| YOUR ASSIGNMENT |
Output the whole listing below exactly, omitting the images.

| DATA EXTRACT |
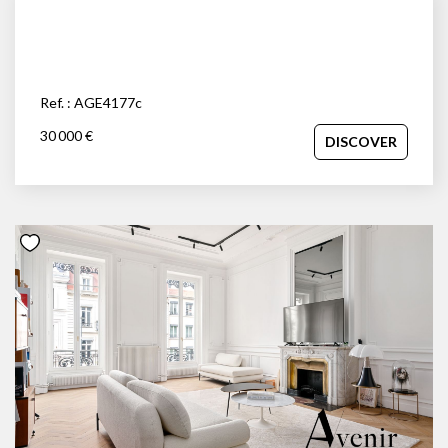
Ref. : AGE4177c
30 000 €
DISCOVER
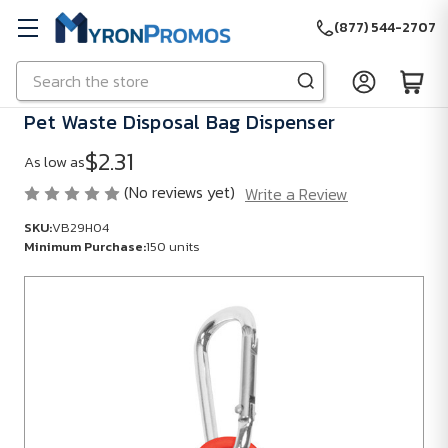
(877) 544-2707
Search
Skip to main content
Pet Waste Disposal Bag Dispenser
$2.31
As low as
(No reviews yet)
Write a Review
SKU:
VB29H04
Minimum Purchase:
150 units
SKU:
VB29H04
Minimum
Purchase:
150
units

| YOUR RESPONSE |
Ref. : AGE4177c
30 000 €
DISCOVER
(877) 544-2707
Search
Skip to main content
Pet Waste Disposal Bag Dispenser
$2.31
As low as
(No reviews yet)
Write a Review
SKU:
VB29H04
Minimum Purchase:
150 units
SKU:
VB29H04
Minimum
Purchase:
150
units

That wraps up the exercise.